Justice Kavanaugh repeatedly raised concerns that the Court’s decision in the case might have implications on women’s and girls’ sports. General Prelogar responded that the issue of sports raises a different set of government interests and if the majority wanted to “preserve space to make clear that nothing here should be understood to affect the separate questions” about sports teams and bathrooms, Prelogar said, “the court could very well do so.”

Although Tennessee’s ban only applies to minors, General Prelogar stressed that the state’s arguments in favor of the law could apply to much more sweeping bans on gender-affirming care. In response to Justice Kavanaugh’s affirmation that state legislatures could come to different conclusions about gender affirming care, General Prelogar emphasized that Tennessee’s arguments, “would equally apply to a nationwide ban if this were enacted by Congress.”

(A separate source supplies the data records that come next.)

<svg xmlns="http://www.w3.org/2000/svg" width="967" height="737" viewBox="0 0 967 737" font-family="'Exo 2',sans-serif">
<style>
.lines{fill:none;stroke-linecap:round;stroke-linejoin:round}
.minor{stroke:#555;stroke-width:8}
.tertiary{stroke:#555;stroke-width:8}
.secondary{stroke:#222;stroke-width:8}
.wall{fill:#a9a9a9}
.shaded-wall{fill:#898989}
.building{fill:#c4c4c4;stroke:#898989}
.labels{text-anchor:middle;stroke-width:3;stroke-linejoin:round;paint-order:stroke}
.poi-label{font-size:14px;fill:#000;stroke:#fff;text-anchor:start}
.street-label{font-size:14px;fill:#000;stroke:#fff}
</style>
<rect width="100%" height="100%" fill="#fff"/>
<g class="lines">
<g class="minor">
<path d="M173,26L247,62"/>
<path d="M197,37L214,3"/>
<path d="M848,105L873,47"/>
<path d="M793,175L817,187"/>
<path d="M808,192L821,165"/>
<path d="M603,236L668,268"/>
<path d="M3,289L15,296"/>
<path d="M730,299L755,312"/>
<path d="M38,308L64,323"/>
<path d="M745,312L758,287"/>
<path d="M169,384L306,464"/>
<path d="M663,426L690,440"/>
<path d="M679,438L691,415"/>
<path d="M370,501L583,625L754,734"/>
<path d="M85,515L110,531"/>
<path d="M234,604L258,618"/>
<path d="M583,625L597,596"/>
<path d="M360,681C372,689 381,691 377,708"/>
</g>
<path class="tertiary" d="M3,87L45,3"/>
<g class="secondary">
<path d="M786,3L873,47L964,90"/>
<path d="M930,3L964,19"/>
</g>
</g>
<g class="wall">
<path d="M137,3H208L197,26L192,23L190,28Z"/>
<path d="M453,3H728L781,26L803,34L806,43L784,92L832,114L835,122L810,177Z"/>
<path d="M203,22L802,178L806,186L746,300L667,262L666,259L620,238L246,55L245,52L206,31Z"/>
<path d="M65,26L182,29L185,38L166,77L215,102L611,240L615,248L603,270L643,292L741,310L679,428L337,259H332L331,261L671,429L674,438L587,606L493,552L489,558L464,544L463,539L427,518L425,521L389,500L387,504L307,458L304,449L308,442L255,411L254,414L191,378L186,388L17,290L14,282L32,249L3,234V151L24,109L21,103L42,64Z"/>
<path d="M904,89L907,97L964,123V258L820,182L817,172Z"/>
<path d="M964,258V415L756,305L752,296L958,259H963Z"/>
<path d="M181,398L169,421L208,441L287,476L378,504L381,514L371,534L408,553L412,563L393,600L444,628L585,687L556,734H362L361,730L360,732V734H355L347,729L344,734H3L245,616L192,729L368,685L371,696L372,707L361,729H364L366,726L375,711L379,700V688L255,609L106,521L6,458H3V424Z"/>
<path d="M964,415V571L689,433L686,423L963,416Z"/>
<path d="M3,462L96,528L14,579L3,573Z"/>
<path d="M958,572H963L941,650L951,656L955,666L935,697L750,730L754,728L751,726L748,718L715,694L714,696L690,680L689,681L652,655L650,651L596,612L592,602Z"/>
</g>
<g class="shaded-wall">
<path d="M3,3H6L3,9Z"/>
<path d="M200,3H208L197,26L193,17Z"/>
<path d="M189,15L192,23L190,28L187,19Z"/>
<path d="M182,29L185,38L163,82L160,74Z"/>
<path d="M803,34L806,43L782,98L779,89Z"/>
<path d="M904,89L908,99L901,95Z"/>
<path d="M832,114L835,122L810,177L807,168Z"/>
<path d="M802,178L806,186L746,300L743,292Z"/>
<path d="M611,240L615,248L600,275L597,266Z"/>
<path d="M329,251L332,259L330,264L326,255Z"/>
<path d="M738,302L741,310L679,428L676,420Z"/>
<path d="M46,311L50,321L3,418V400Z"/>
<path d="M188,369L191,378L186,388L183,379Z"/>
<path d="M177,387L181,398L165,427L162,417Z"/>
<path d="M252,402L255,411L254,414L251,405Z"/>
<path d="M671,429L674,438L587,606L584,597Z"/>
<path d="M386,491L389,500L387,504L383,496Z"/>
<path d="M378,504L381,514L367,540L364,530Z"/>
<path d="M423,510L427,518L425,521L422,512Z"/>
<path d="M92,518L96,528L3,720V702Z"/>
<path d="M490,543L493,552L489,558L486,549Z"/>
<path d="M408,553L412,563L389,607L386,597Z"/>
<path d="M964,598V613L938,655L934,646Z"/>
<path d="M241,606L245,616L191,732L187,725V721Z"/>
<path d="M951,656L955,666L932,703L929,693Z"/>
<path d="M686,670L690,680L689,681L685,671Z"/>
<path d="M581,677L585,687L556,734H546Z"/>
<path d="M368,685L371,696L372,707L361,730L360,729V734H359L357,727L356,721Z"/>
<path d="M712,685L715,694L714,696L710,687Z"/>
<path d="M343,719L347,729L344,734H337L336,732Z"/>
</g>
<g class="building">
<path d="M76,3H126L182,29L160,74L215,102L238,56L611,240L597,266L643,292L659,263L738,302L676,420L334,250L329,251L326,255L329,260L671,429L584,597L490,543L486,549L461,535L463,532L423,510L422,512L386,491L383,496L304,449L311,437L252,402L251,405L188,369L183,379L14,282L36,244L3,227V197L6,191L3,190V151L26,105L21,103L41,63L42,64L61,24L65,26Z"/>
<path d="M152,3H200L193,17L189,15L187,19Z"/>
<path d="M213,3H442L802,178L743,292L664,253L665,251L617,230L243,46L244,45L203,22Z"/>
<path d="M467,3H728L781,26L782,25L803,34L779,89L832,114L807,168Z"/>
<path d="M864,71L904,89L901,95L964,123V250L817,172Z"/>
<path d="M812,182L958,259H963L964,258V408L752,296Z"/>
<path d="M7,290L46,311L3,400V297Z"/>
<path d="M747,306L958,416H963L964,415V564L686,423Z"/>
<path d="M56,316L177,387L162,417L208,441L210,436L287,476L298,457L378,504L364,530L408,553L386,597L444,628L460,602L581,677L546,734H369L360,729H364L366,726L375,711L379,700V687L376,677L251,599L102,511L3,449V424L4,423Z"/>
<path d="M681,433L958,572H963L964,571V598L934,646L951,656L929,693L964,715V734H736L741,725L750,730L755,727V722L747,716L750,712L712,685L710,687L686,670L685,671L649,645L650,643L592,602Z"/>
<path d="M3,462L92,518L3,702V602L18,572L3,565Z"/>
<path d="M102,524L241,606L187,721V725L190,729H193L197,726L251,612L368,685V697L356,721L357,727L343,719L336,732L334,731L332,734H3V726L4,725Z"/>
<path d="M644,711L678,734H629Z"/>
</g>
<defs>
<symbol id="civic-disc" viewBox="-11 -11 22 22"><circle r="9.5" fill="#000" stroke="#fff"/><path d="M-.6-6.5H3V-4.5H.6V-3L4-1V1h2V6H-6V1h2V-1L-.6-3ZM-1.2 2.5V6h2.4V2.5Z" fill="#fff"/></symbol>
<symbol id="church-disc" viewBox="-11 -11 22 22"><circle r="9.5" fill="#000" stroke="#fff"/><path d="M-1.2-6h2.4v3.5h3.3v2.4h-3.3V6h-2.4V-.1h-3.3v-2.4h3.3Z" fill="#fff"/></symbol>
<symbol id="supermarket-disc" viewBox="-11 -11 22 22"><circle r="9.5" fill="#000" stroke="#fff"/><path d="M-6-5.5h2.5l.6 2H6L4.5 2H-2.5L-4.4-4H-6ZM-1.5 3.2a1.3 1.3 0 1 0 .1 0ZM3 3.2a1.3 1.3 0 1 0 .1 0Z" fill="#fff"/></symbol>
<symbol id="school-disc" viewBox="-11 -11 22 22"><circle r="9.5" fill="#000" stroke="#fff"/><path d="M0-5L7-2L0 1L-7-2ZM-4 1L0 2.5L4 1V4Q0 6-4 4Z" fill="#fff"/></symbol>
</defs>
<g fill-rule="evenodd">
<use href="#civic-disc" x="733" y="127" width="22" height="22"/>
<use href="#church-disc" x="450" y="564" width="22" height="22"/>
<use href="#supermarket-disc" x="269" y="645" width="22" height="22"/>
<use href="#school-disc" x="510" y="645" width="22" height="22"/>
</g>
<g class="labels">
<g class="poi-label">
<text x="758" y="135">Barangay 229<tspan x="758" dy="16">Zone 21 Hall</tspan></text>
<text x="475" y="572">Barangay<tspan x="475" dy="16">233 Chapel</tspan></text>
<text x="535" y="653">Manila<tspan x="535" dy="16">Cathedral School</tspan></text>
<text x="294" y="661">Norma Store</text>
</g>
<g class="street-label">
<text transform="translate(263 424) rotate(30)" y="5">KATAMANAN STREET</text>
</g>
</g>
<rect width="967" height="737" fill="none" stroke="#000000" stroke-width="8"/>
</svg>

The Supreme Court could rule in several different ways. If the Court decides that the Sixth Circuit applied the correct and more deferential constitutional standard, it would allow the Tennessee ban to stand. While it remains to see what the Justices write, an opinion upholding the law could be tailored very narrowly to the issue of medical care for transgender youth, or written broadly in a way that gives states a license to enact laws that further limit or eliminate the rights of transgender people in healthcare and other areas of public life,. It is likely that the case will have implications for other areas of state laws prohibiting discrimination, particularly protections based on sex in employment and schools.